Listings of elements and regions:
#####
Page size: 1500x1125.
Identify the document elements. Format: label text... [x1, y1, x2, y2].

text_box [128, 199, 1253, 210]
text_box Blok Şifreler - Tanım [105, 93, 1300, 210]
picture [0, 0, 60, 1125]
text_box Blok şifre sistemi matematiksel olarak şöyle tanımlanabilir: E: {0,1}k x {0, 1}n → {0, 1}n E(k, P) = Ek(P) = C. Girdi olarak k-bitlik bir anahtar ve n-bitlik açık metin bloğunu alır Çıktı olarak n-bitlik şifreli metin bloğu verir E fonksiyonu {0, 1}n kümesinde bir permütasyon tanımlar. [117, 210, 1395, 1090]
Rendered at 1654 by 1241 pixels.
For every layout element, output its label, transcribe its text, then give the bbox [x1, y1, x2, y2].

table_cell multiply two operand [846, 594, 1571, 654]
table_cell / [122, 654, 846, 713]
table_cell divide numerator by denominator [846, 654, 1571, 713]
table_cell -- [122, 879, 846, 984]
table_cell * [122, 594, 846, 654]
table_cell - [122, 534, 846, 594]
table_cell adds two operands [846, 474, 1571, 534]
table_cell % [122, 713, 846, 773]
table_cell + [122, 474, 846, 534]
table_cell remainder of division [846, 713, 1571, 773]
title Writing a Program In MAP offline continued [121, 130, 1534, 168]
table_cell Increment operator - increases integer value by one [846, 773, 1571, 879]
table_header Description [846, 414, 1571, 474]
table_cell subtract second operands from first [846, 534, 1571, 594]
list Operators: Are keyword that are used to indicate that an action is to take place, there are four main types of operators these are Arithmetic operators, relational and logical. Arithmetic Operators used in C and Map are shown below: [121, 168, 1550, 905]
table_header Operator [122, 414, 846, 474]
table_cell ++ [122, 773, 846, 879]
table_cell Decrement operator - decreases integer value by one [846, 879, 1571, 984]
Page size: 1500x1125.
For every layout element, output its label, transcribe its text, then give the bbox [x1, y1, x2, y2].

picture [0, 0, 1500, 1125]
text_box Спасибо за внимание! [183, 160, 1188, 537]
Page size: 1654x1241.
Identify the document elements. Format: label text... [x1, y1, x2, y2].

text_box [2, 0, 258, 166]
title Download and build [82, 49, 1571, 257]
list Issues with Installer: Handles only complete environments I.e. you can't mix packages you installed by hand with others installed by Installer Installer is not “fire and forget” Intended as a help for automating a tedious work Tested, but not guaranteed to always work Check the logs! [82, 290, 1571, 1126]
#####
**The exercise**.
Could you render all the lines above as a Markdown table with the columns "No." and "Line", numbering each row and leaving out the blank lines?

**Result below**.
| No. | Line |
|---|---|
| 1 | Page size: 1500x1125. |
| 2 | Identify the document elements. Format: label text... [x1, y1, x2, y2]. |
| 3 | text_box [128, 199, 1253, 210] |
| 4 | text_box Blok Şifreler - Tanım [105, 93, 1300, 210] |
| 5 | picture [0, 0, 60, 1125] |
| 6 | text_box Blok şifre sistemi matematiksel olarak şöyle tanımlanabilir: E: {0,1}k x {0, 1}n → {0, 1}n E(k, P) = Ek(P) = C. Girdi olarak k-bitlik bir anahtar ve n-bitlik açık metin bloğunu alır Çıktı olarak n-bitlik şifreli metin bloğu verir E fonksiyonu {0, 1}n kümesinde bir permütasyon tanımlar. [117, 210, 1395, 1090] |
| 7 | Rendered at 1654 by 1241 pixels. |
| 8 | For every layout element, output its label, transcribe its text, then give the bbox [x1, y1, x2, y2]. |
| 9 | table_cell multiply two operand [846, 594, 1571, 654] |
| 10 | table_cell / [122, 654, 846, 713] |
| 11 | table_cell divide numerator by denominator [846, 654, 1571, 713] |
| 12 | table_cell -- [122, 879, 846, 984] |
| 13 | table_cell * [122, 594, 846, 654] |
| 14 | table_cell - [122, 534, 846, 594] |
| 15 | table_cell adds two operands [846, 474, 1571, 534] |
| 16 | table_cell % [122, 713, 846, 773] |
| 17 | table_cell + [122, 474, 846, 534] |
| 18 | table_cell remainder of division [846, 713, 1571, 773] |
| 19 | title Writing a Program In MAP offline continued [121, 130, 1534, 168] |
| 20 | table_cell Increment operator - increases integer value by one [846, 773, 1571, 879] |
| 21 | table_header Description [846, 414, 1571, 474] |
| 22 | table_cell subtract second operands from first [846, 534, 1571, 594] |
| 23 | list Operators: Are keyword that are used to indicate that an action is to take place, there are four main types of operators these are Arithmetic operators, relational and logical. Arithmetic Operators used in C and Map are shown below: [121, 168, 1550, 905] |
| 24 | table_header Operator [122, 414, 846, 474] |
| 25 | table_cell ++ [122, 773, 846, 879] |
| 26 | table_cell Decrement operator - decreases integer value by one [846, 879, 1571, 984] |
| 27 | Page size: 1500x1125. |
| 28 | For every layout element, output its label, transcribe its text, then give the bbox [x1, y1, x2, y2]. |
| 29 | picture [0, 0, 1500, 1125] |
| 30 | text_box Спасибо за внимание! [183, 160, 1188, 537] |
| 31 | Page size: 1654x1241. |
| 32 | Identify the document elements. Format: label text... [x1, y1, x2, y2]. |
| 33 | text_box [2, 0, 258, 166] |
| 34 | title Download and build [82, 49, 1571, 257] |
| 35 | list Issues with Installer: Handles only complete environments I.e. you can't mix packages you installed by hand with others installed by Installer Installer is not “fire and forget” Intended as a help for automating a tedious work Tested, but not guaranteed to always work Check the logs! [82, 290, 1571, 1126] |